日立製作所が米ダブルツイストと販売提携
ESTクラスタリングツール、アノテーション付きヒトゲノムDBなど提供
2000.06.15−日立製作所のライフサイエンス推進事業部は、米ダブルツイスト社(本社・カリフォルニア州、ジョン・コーチCEO)と提携し、ダブルツイストが開発・提供している遺伝子解析ソフトウエアとヒトゲノムデータベース(DB)製品を国内の製薬会社などを対象に販売する。遺伝子配列のクラスタリングとアラインメントのためのツールを利用し、これを有効活用するためのDB環境などのIT(情報技術)基盤構築サービスを提供していく。
今回の販売契約は大きく2つに分かれており、1つはクラスタリング&アラインメントツール(CAT)の最新バージョン4.0に関するオーストラリアを含むアジア太平洋地域における2000年の独占販売権で、2つ目はアノテーション付きヒトゲノムDB「Prophecy」(プロフェシー)の2000年9月までの非独占販売権。
ダブルツイストは1993年の設立で、昨年まではパンジアシステムズの名称で知られていたソフトベンダー。昨年12月にビジネスモデルをインターネットベースに全面転換し、バイオインフォマティクスのASP(アプリケーションサービスプロバイダー)として、ポータルサイト(http://www.doubletwist.com/)を運営している。
今回、日立が販売するCAT4.0は、膨大な遺伝子配列情報間の類似度を、高速かつ高精度に解析し、ゲノム情報と対比させながら共通配列を見い出す処理を行うソフト。体内の場所や細胞の分化状態などの発現情報を含む遺伝子断片EST(エクスプレスド・シーケンス・タグ)をはじめ、大量の配列情報を高速に処理する機能を持ち、ESTから遺伝子全体の配列を見い出したり、遺伝子のインデックスを作成したりするなど、創薬研究に狙いを合わせた基本的な情報処理機能を備えている。

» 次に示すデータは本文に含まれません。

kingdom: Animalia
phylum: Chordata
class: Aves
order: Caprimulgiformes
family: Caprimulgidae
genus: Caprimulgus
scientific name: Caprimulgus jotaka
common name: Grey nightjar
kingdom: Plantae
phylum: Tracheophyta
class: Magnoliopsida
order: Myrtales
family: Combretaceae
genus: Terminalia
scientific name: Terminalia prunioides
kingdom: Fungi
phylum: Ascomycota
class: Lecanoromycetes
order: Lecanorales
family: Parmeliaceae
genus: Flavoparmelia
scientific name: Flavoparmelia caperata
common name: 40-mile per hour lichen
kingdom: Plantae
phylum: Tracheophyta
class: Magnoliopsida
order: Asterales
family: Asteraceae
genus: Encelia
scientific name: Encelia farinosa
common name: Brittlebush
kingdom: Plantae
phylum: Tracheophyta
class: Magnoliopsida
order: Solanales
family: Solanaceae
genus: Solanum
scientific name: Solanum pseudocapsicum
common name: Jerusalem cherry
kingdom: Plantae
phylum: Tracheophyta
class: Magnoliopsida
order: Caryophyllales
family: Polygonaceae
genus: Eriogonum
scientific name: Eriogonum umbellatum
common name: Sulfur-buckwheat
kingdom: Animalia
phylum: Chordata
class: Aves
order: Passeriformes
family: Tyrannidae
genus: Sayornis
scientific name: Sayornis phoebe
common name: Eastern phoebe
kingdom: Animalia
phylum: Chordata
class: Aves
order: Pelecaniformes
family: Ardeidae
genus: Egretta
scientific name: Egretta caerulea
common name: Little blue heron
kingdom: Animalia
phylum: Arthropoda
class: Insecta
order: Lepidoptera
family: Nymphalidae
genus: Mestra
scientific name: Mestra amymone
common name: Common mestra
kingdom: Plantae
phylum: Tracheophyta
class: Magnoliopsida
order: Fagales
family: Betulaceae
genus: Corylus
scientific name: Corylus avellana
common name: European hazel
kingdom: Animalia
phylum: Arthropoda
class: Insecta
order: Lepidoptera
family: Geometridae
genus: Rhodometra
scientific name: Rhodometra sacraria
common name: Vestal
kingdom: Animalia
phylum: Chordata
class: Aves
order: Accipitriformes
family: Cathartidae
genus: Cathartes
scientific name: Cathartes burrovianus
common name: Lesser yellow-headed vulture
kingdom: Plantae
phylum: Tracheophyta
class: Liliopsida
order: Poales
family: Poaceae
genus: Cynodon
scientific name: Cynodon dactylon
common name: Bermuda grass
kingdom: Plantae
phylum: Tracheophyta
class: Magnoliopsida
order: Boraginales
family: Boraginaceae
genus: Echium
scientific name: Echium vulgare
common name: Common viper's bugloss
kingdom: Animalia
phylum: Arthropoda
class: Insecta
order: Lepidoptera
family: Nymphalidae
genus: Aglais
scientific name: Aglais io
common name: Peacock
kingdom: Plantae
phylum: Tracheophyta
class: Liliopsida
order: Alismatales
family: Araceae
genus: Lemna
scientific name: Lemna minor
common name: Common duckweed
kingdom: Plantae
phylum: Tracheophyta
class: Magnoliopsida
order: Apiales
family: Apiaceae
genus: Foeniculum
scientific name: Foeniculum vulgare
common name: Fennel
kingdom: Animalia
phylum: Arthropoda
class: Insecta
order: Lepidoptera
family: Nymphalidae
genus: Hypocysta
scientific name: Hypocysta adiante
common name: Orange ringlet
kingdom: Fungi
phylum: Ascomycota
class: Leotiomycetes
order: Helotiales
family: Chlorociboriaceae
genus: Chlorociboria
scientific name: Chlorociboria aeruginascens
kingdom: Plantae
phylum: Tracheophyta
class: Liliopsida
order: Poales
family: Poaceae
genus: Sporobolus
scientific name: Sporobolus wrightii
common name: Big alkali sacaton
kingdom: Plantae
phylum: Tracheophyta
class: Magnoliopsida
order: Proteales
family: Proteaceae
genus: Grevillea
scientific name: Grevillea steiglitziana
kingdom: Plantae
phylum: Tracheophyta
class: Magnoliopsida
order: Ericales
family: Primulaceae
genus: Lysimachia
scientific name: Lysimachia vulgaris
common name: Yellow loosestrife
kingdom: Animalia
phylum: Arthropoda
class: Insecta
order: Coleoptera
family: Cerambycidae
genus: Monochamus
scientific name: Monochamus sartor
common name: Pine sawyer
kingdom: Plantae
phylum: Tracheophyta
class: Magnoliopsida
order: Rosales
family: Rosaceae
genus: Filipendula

最新版では、解析精度スコアの処理やXML形式のファイル出力、ビューワー内からのウェブコマンドの発行などの機能が強化された。ダブルツイストのポータルサイトと連携したサービスを受けることができる。
一方、Prophecyはアノテーション付きのヒトゲノムDBで、ダブルツイストが世界で初めて商用化したもの。日立ではこれに付随する表示ツールやデータマイニングツールも合わせて提供し、トータルソリューションを提案していく考えだ。